* TRY IT *
Repeat, exactly as written, the line containing "input clk, clr, ld;" and each line after it through the end of the data.
-------------------------
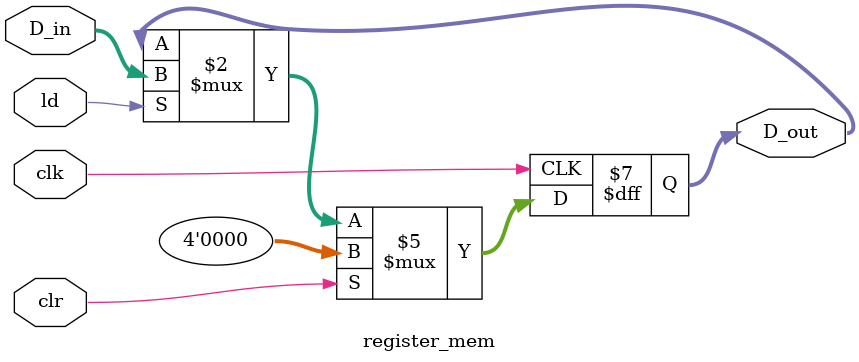
<source format=v>
`timescale 1ns / 1ps








module register_mem(clk, clr, ld, D_in, D_out);
input clk, clr, ld;
input [3:0] D_in;
output reg [3:0] D_out;

always@(posedge clk) begin
if(clr) begin
D_out <= 0;
end
else if (ld) begin
D_out <= D_in;
end
end

endmodule

</source>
-------------------------
* RESULT *
input clk, clr, ld;
input [3:0] D_in;
output reg [3:0] D_out;

always@(posedge clk) begin
if(clr) begin
D_out <= 0;
end
else if (ld) begin
D_out <= D_in;
end
end

endmodule

</source>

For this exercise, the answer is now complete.